What can be done? Fortunately, wrist and neck injuries related to time documenting are preventable. Planning and training is key. Nurses need the right support crew, in the form of adjustable and ergonomic workstations, whether mounted on the wall or in mobile formats that give nurses the power to improve their comfort during charting while also allowing them to deliver the same or an even better level of patient care.

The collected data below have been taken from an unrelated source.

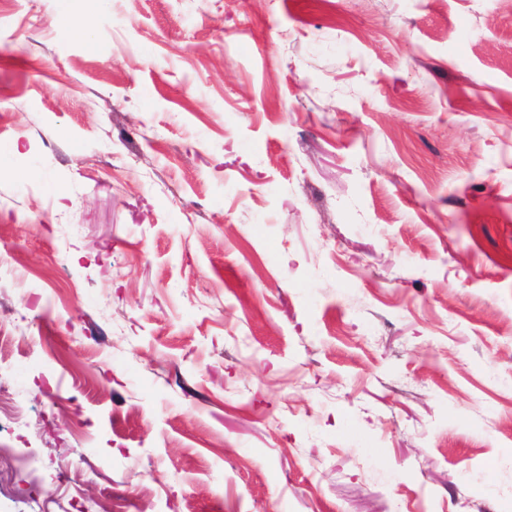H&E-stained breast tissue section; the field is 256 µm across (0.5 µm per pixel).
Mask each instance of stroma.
Returning <instances> with one entry per match:
<instances>
[{
  "label": "stroma",
  "instance_id": "1",
  "mask_svg": "<svg viewBox=\"0 0 512 512\" xmlns=\"http://www.w3.org/2000/svg\"><path fill=\"white\" fill-rule=\"evenodd\" d=\"M0 0V512H512L501 0Z\"/></svg>",
  "mask_w": 512,
  "mask_h": 512
}]
</instances>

In order to maximize your EHR implementations successfully, include evaluating current and future workflow processes and plan for the right equipment. Get input from nurses upfront, then be sure to train them on how to best use and adjust the equipment, making the act of documentation a positive experience for their bodies, wherever their shift takes them. With careful planning it’s possible for the implementation of EHR to work in your nurse’s favor rather than becoming a pain point.
When nurses feel good, it improves their quality of care. Conversely, injuries and physical discomfort directly affect patient interaction. Nurses admit feeling less friendly or engaging with patients and modifying or limiting their activity on the job if their body is hurting. Having the proper equipment is a win-win for nurse comfort and EHR implementation success.
Poor usability, time-consuming data entry and interference with face-to-face patient care are just three of the prominent sources of professional dissatisfaction with EHRs (2013 RAND report). While these factors won’t completely go away when improving computer interfaces, some challenges can be addressed to help ensure that in addition to adhering to government mandates and compliance, nurse health and safety remains a top priority.